I'm having trouble understanding how this condition $(*)$ comes about. I understand the proof, but do not clearly understand how the lemma follows from the proof. Any clarification or additional intuition provided would be greatly appreciated. Here is the lemma and its proof:
LEMMA: Let $f_{1},\dots,f_{n}$ be the components of $F$, and let $k$ be the subfield of $\mathbb{C}$ generated by the coefficients of the polynomials $f_{i}$. There is a point $\xi$ in $\mathbb{C}^{n}$, fixed from now on, with the following property:
$(*)$ If $f: \mathbb{C}^{n} \rightarrow \mathbb{C}$ is a polynomial with coefficients in $k$, and $f(\xi)=0$, then $f(z) = 0$ for every $z$ in $\mathbb{C}^{n}$.

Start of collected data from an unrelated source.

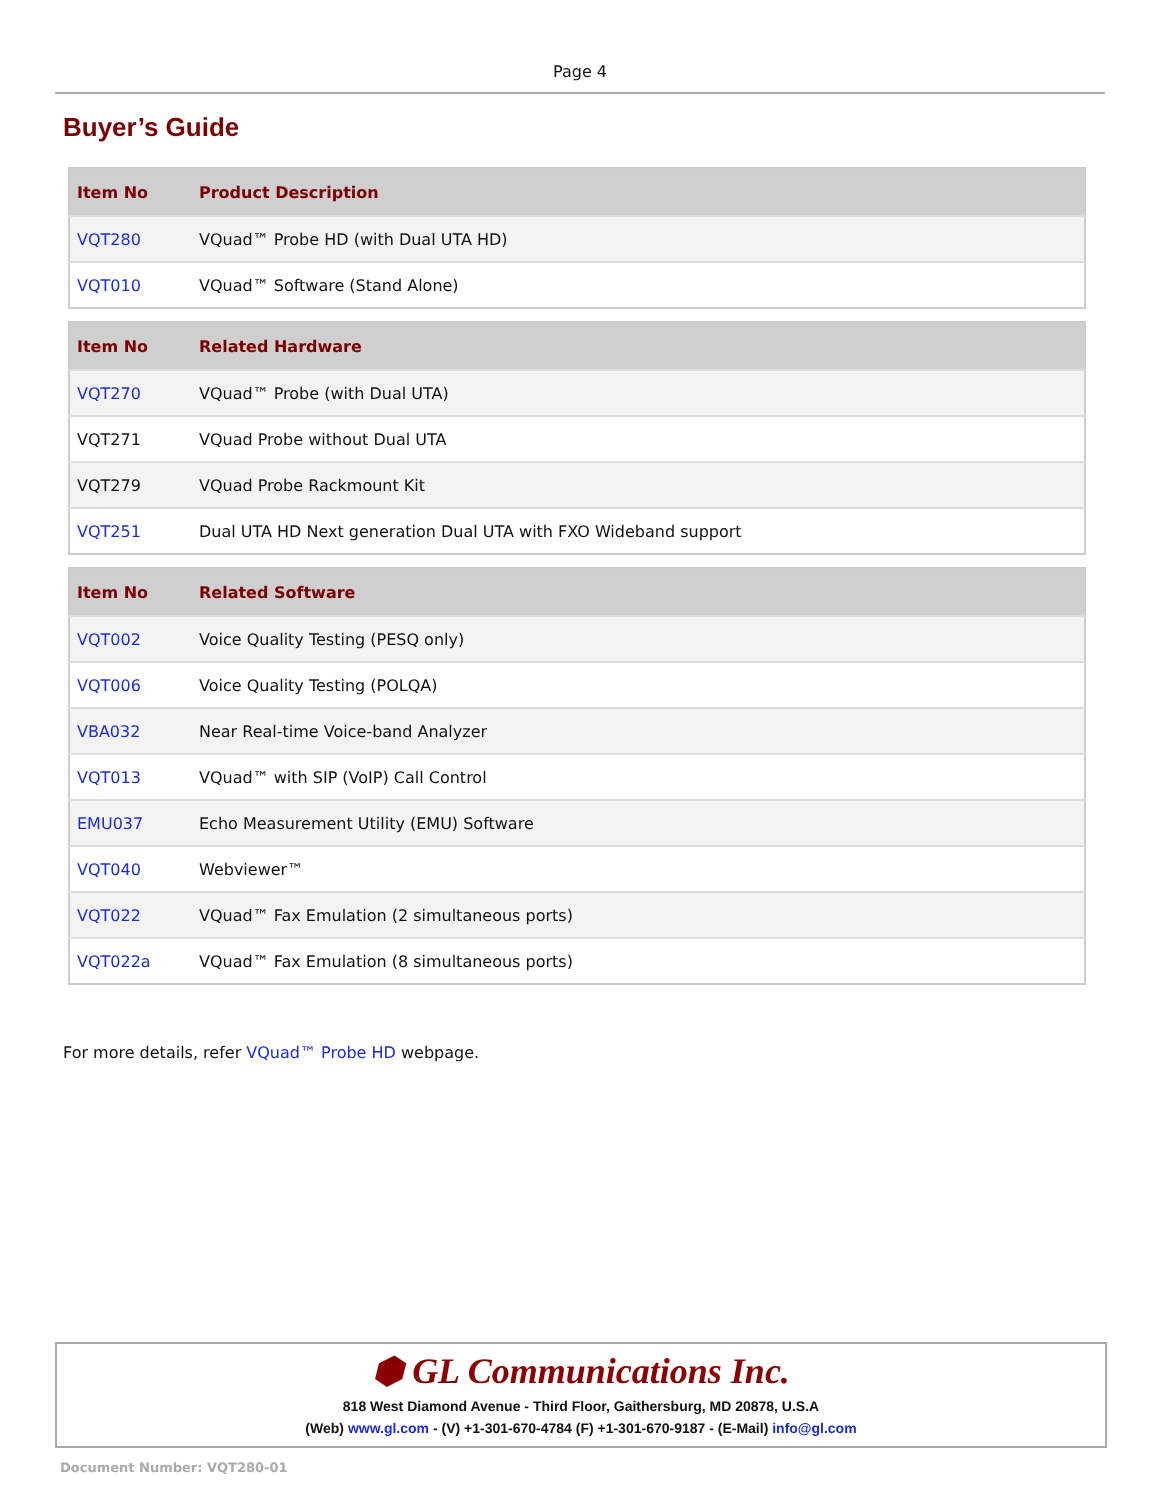Page 4
Buyer’s Guide
| Item No | Product Description |
| --- | --- |
| VQT280 | VQuad™ Probe HD (with Dual UTA HD) |
| VQT010 | VQuad™ Software (Stand Alone) |
| Item No | Related Hardware |
| --- | --- |
| VQT270 | VQuad™ Probe (with Dual UTA) |
| VQT271 | VQuad Probe without Dual UTA |
| VQT279 | VQuad Probe Rackmount Kit |
| VQT251 | Dual UTA HD Next generation Dual UTA with FXO Wideband support |
| Item No | Related Software |
| --- | --- |
| VQT002 | Voice Quality Testing (PESQ only) |
| VQT006 | Voice Quality Testing (POLQA) |
| VBA032 | Near Real-time Voice-band Analyzer |
| VQT013 | VQuad™ with SIP (VoIP) Call Control |
| EMU037 | Echo Measurement Utility (EMU) Software |
| VQT040 | Webviewer™ |
| VQT022 | VQuad™ Fax Emulation (2 simultaneous ports) |
| VQT022a | VQuad™ Fax Emulation (8 simultaneous ports) |
For more details, refer VQuad™ Probe HD webpage.
⬢ GL Communications Inc.
818 West Diamond Avenue - Third Floor, Gaithersburg, MD 20878, U.S.A
(Web) www.gl.com - (V) +1-301-670-4784 (F) +1-301-670-9187 - (E-Mail) info@gl.com
Document Number: VQT280-01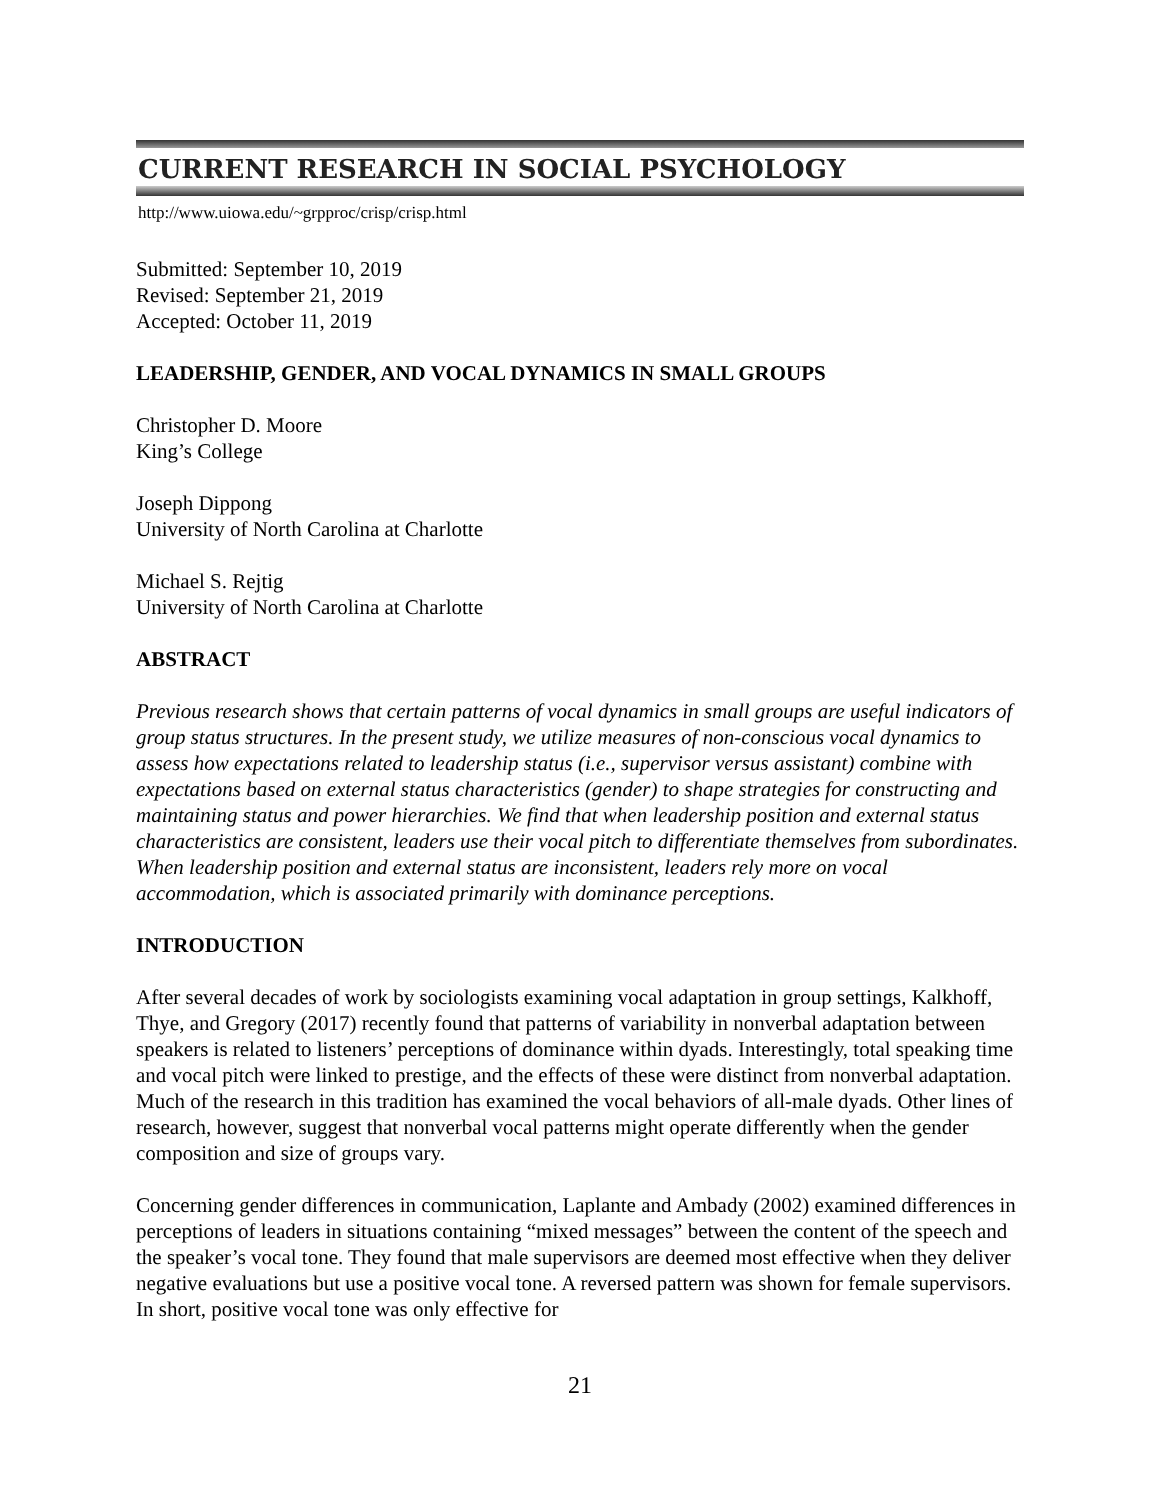CURRENT RESEARCH IN SOCIAL PSYCHOLOGY
http://www.uiowa.edu/~grpproc/crisp/crisp.html
Submitted: September 10, 2019
Revised: September 21, 2019
Accepted: October 11, 2019
LEADERSHIP, GENDER, AND VOCAL DYNAMICS IN SMALL GROUPS
Christopher D. Moore
King’s College
Joseph Dippong
University of North Carolina at Charlotte
Michael S. Rejtig
University of North Carolina at Charlotte
ABSTRACT
Previous research shows that certain patterns of vocal dynamics in small groups are useful indicators of group status structures. In the present study, we utilize measures of non-conscious vocal dynamics to assess how expectations related to leadership status (i.e., supervisor versus assistant) combine with expectations based on external status characteristics (gender) to shape strategies for constructing and maintaining status and power hierarchies. We find that when leadership position and external status characteristics are consistent, leaders use their vocal pitch to differentiate themselves from subordinates. When leadership position and external status are inconsistent, leaders rely more on vocal accommodation, which is associated primarily with dominance perceptions.
INTRODUCTION
After several decades of work by sociologists examining vocal adaptation in group settings, Kalkhoff, Thye, and Gregory (2017) recently found that patterns of variability in nonverbal adaptation between speakers is related to listeners’ perceptions of dominance within dyads. Interestingly, total speaking time and vocal pitch were linked to prestige, and the effects of these were distinct from nonverbal adaptation. Much of the research in this tradition has examined the vocal behaviors of all-male dyads. Other lines of research, however, suggest that nonverbal vocal patterns might operate differently when the gender composition and size of groups vary.
Concerning gender differences in communication, Laplante and Ambady (2002) examined differences in perceptions of leaders in situations containing “mixed messages” between the content of the speech and the speaker’s vocal tone. They found that male supervisors are deemed most effective when they deliver negative evaluations but use a positive vocal tone. A reversed pattern was shown for female supervisors. In short, positive vocal tone was only effective for
21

PROOF: Since $k$ is countable, there are only countably many polynomials with coefficients in $k$. The union of their zero-sets (ignoring the zero-polynomial) is thus a countable union of closed sets without interior, hence cannot cover the complete metric space $\mathbb{C}^{n}$. The lemma follows.
The proof shows that there exists a point $\xi\in \mathbb{C}^n$ that does not lie in the zero set of any nonzero polynomial $f\colon \mathbb{C}^n\to \mathbb{C}$ with coefficients in the (countable) field $k$. Thus if $f(\xi) = 0$ for some polynomial $f$ with coefficients in $k$, it follows that $f$ must be the zero polynomial, and hence $f\equiv 0$ on $\mathbb{C}^n$.
You did not specifically say where your confusion was, but hopefully this helps out!